Judicious recognition
Gourdin's talents extended well beyond his athletic gifts. His son Edward Jr. recalls that his father's family "was a big supporter of academics. Oftentimes in big, poor families, they'd pick one to be the pioneer. That was him." On winter days, he says, his father would stuff newspapers in his shoes to keep warm while walking to his classes at Harvard.

Gourdin was admitted to the Massachusetts bar in 1925 and to the federal bar in 1929. But because no law firm offered him a position, he kept his job as a postal clerk -- where he had worked while attending law school -- as he struggled to establish a practice. He became active in politics, first as a Republican and then as a Democrat, which led to relationships with political figures and attorneys in Boston. One, influential lawyer Francis Ford, whose classmate, Franklin Delano Roosevelt, had named him a U.S. attorney for Massachusetts, encouraged Roosevelt to appoint Gourdin a U.S. attorney -- a position he occupied, save for the years he served in the National Guard, until 1951.

That year, Gourdin was elevated to the bench in Roxbury District Court. A Boston Herald editorial, preserved in his private papers, wrote of his appointment, "The day may come when the fact that a new state appointment is a Negro will cease to be a matter of note. Unfortunately, that is not yet."

On the day in 1958 that he was sworn in as the first African-American on the Massachusetts Superior Court, future Supreme Court Justice Thurgood Marshall said, "This swearing-in is doubly important. First, because it is the first of its kind in New England and, secondly, because it represents another step along the road of justice rendered without regard for race or color."

Edward Jr. lobbied for his late father to be honored by having his portrait hung at the Boston courthouse. He is also proud of his father's athletic accomplishments. "When I was in junior high," he says, "I ran the 60-yard dash, and my father was a great supporter. He taught me a lot and was always at the stadium to watch me. I remember kidding around with him one day in 1960 about racing him. He was 62 or 63 at the time, and I was in my mid-20s. We had a dirt road beside our house, probably 150 yards long, and we raced for real. I took off and got a lead on him for the first 25 yards before he whistled by me like I was standing still. I was shocked. He was still fast."

Gourdin's wife, Amalia, met her husband after a Harvard track meet. "I went to watch the meet with two or three girls. We saw Ned win and set the world record and everyone in the crowd was jubilant. He was proud of his accomplishment but struck me as being very shy and mostly interested in his academics. You could tell he put his whole heart into all his efforts. And right there, I knew he would accomplish things."

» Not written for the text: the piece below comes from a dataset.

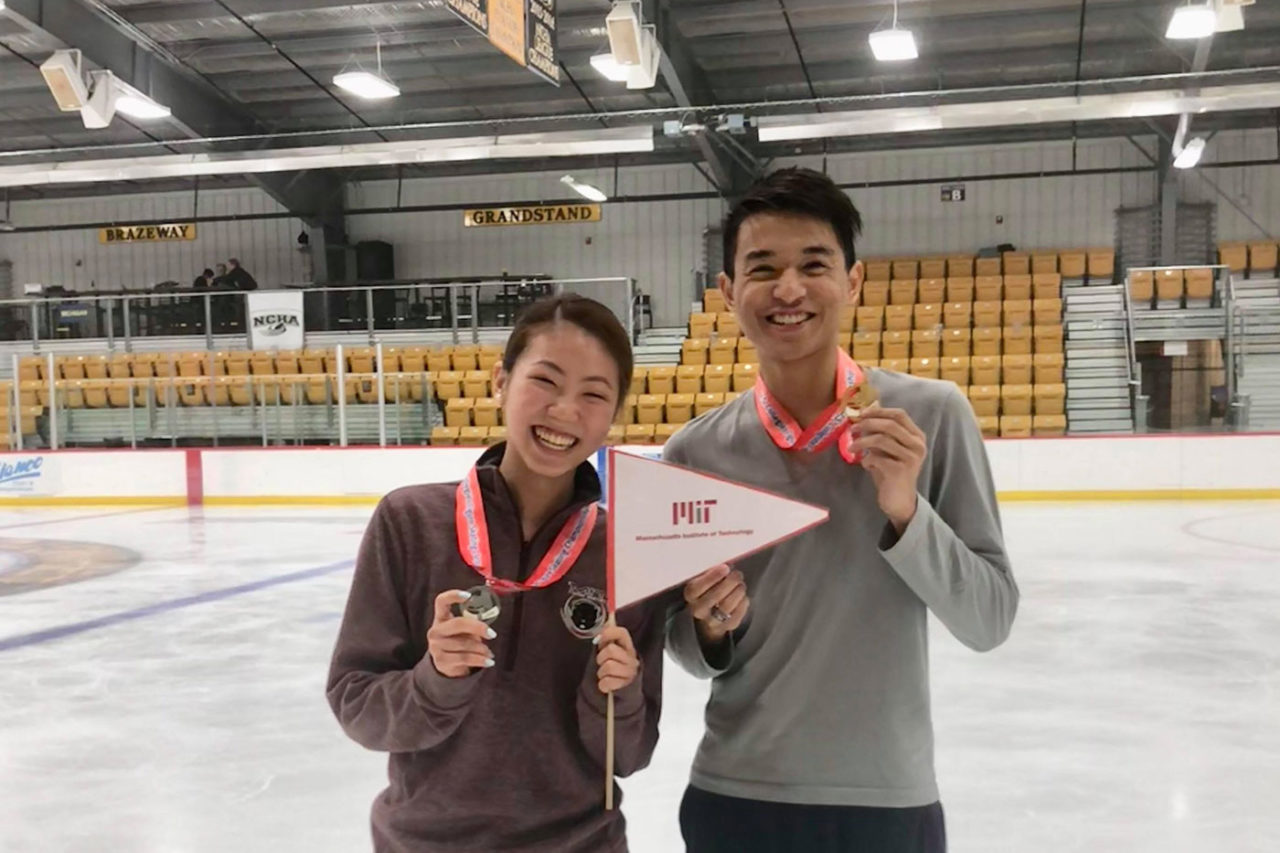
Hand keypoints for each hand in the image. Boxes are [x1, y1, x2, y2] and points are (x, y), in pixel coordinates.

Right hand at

The Department of Special Collections at Boston University, located in Mugar Memorial Library, is one of the largest repositories of documents, memorabilia, and books chronicling the lives and careers of important writers, artists, performers, and public figures of the past century. The collection, which was started in 1963, includes archival material and rare books dating back to the 16th century. Contemporary archives now contain private papers and artifacts of 2,000 notable 20th-century figures.

These vast holdings offer a rich portrait of our time -- a living history as revealed through the accomplishments and passions of the century's great thinkers, politicians, and personalities -- as well as provide a rich source of research material for future articles, dissertations, and books of history and scholarship. Individual collections include manuscripts and typescripts in all states and drafts, galleys, notes, notebooks, journals, diaries, scrapbooks, reviews, photographs, and personal and professional correspondence, as well as various editions of published works.